Detailed Analysis
Chinese developers have found multiple workarounds to access leading American AI models despite the tightening web of export controls and access restrictions that US policymakers and technology companies have erected in recent years. Common methods include routing API requests through third-party intermediaries based in jurisdictions not subject to the same restrictions — such as Singapore, Hong Kong, or the European Union — as well as purchasing access through reseller networks that obscure the end user's geographic identity. Some developers also leverage cloud platforms that have not yet fully implemented geofencing measures, effectively exploiting gaps in enforcement rather than the underlying policies themselves.
The issue sits at the intersection of US export control law, corporate terms-of-service enforcement, and the broader competition for AI supremacy between Washington and Beijing. The Biden administration's "AI diffusion rule" and subsequent entity-list additions were designed to prevent advanced American AI capabilities from being used to accelerate Chinese military modernization or to help Chinese firms build competitive domestic alternatives. Yet digital goods are notoriously difficult to restrict compared to physical semiconductors, and the patchwork of enforcement mechanisms — which relies heavily on the cooperating companies themselves — creates structural vulnerabilities. OpenAI, Anthropic, Google, and other frontier model providers have increased their verification requirements, but determined actors can circumvent identity checks with relative ease given the global availability of payment infrastructure and cloud accounts.

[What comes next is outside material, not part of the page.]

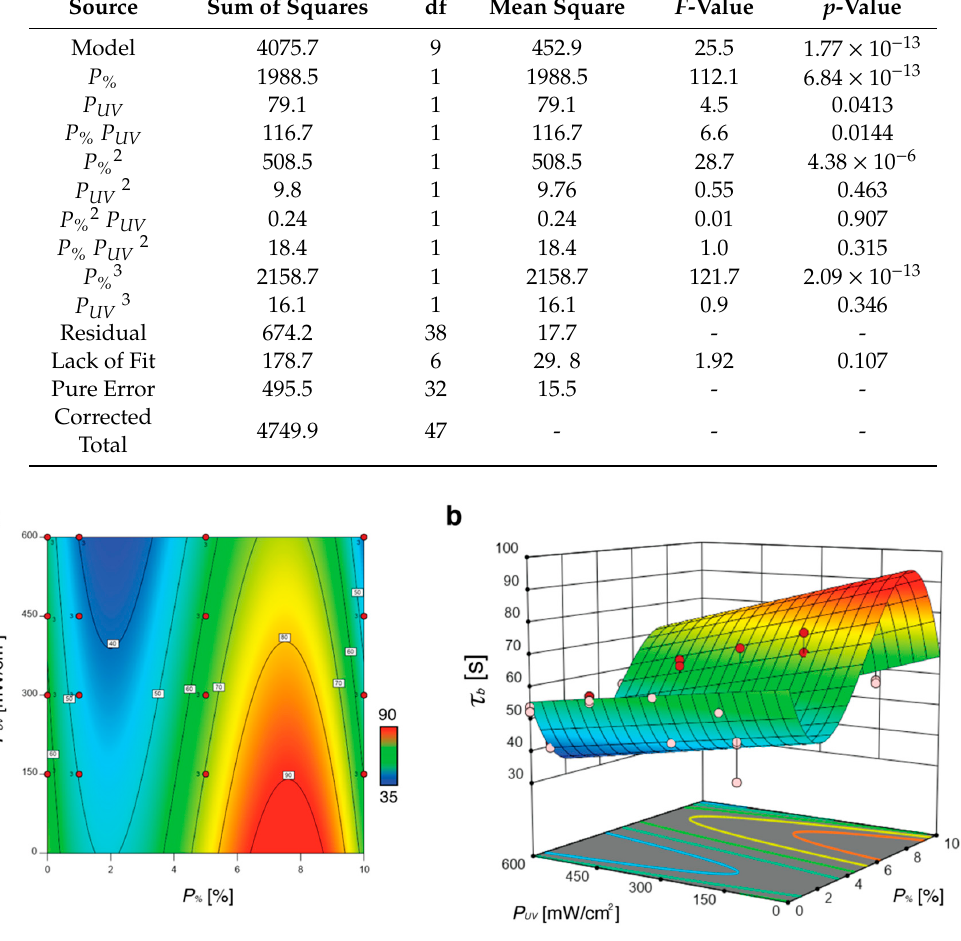
Figure 5. The value τ b in the photo-bending process, drawn by the reduced cubic model. ( a ) Contour plot in 2D and ( b ) surface plot in 3D. The dots represent the experimental data (i.e., the fit of the exponential model). The cubic model gives satisfying fit with these experimental data.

This phenomenon reflects a fundamental asymmetry in the US technology restriction strategy: hardware controls, particularly the restrictions on advanced Nvidia chips, are far more enforceable than software or API-based controls because physical goods can be inspected at borders. Software and model weights, by contrast, exist as data that flow across networks and can be accessed remotely with minimal friction. The South China Morning Post's reporting underscores how Chinese developers — from independent researchers to employees at larger firms — view access to frontier US models as essential for benchmarking, learning prompt engineering practices, and building downstream applications, creating strong economic incentives to work around restrictions.
The broader trend points to a widening gap between the stated goals of US AI policy and its practical implementation. While lawmakers and regulators debate more stringent controls, including potential licensing regimes for API access, the speed of policy development lags well behind the agility of developers finding workarounds. This dynamic also complicates the competitive calculus for American AI companies, which simultaneously face government pressure to restrict Chinese access and business incentives to grow global user bases. The situation is likely to intensify as frontier models become more capable and their dual-use potential — for both civilian productivity and national security applications — becomes more pronounced, forcing a more serious reckoning with how digital AI capabilities can realistically be contained.